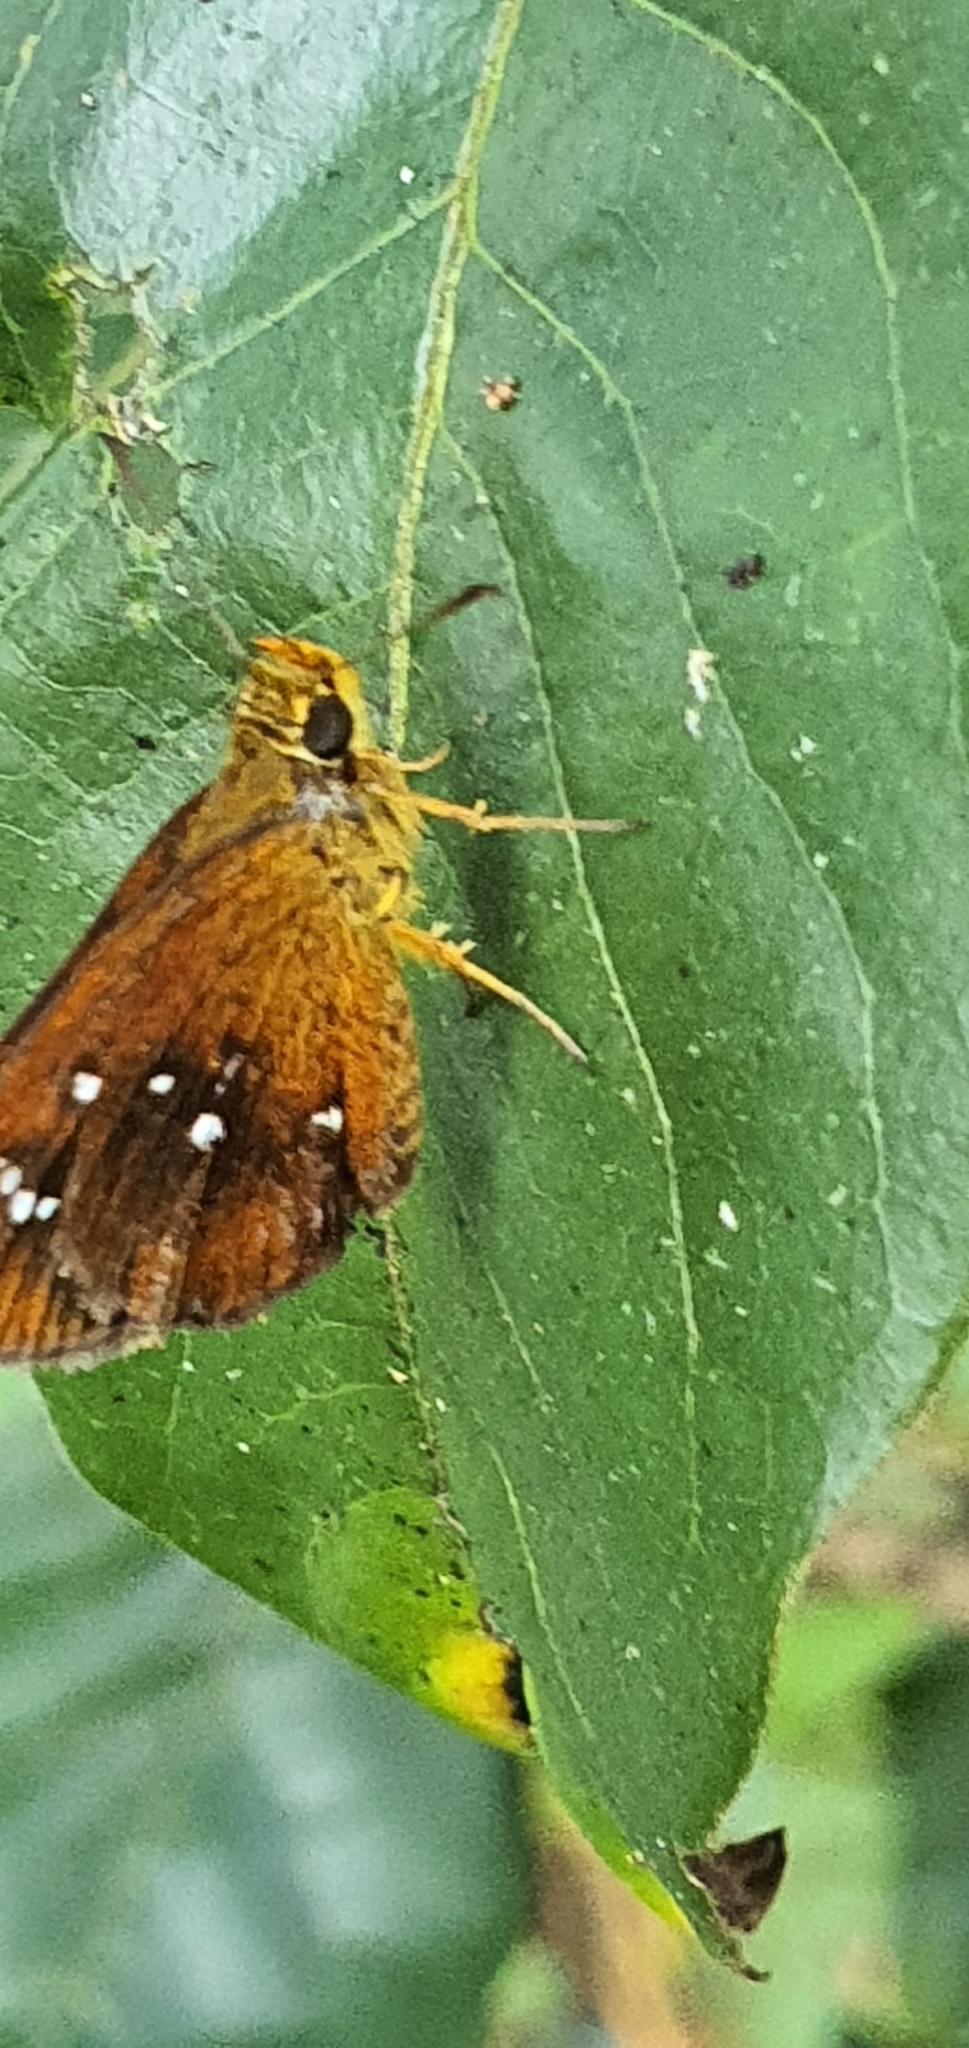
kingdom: Animalia
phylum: Arthropoda
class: Insecta
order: Lepidoptera
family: Hesperiidae
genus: Iambrix
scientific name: Iambrix salsala
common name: Chestnut bob
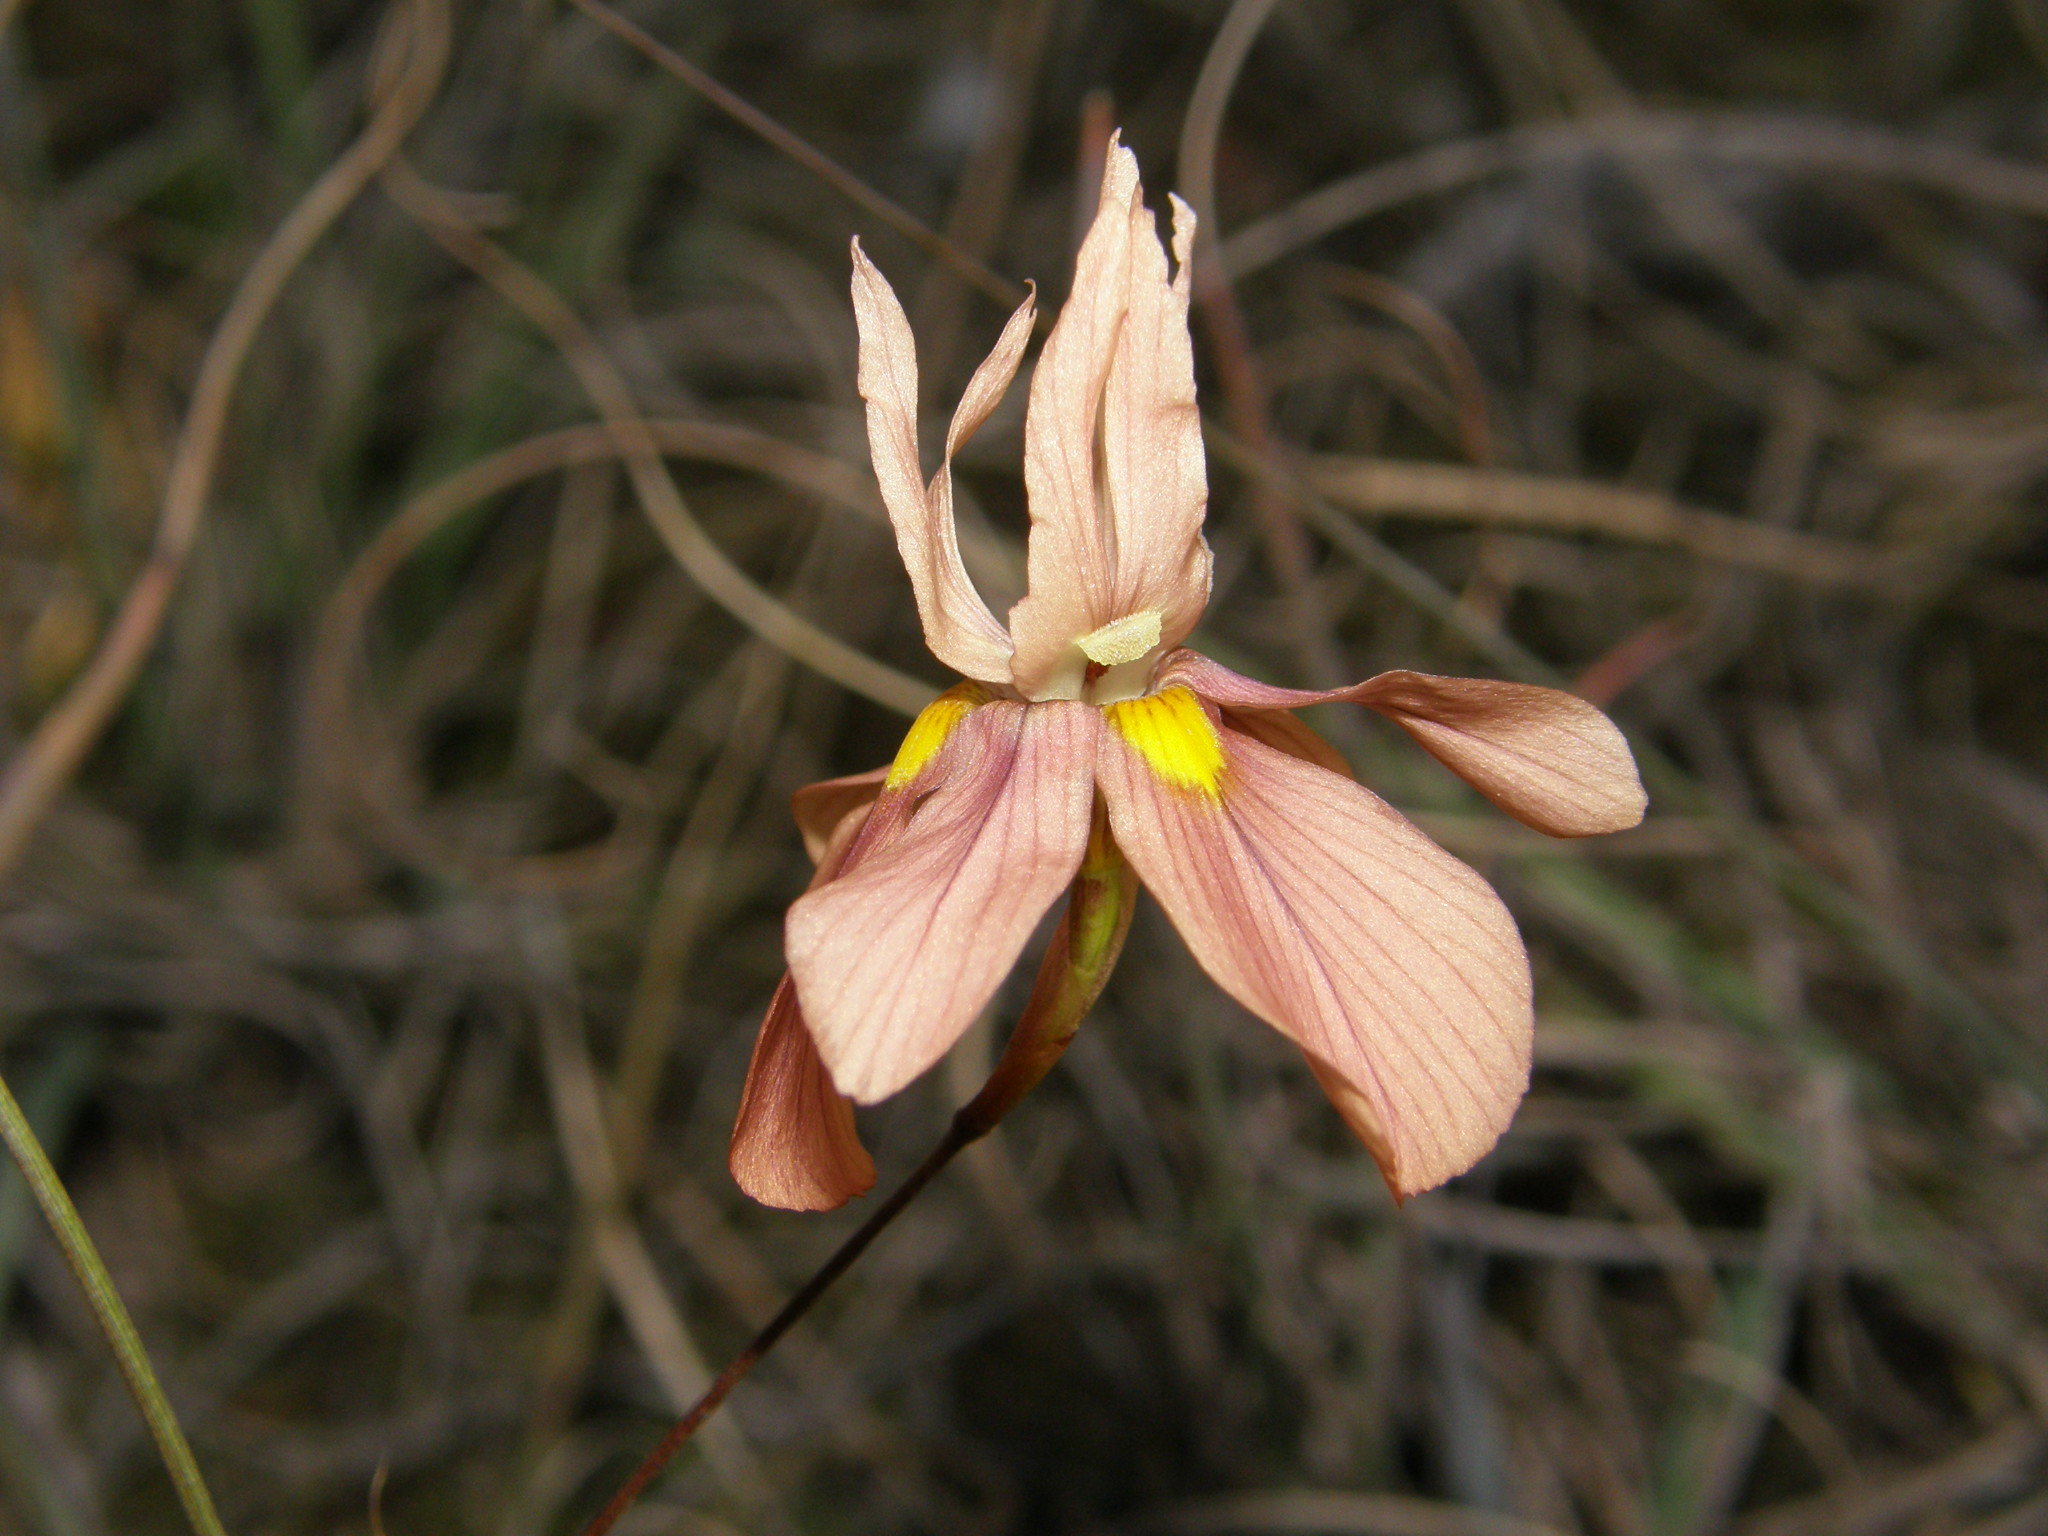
# # # #
WHAT YOU SHOULD DO:
Rewrite the lines above, changing "common name" to "vernacular name" and keeping everything else the same. Leave out the pictures.

SOLVED EXERCISE:
kingdom: Animalia
phylum: Arthropoda
class: Insecta
order: Lepidoptera
family: Hesperiidae
genus: Iambrix
scientific name: Iambrix salsala
vernacular name: Chestnut bob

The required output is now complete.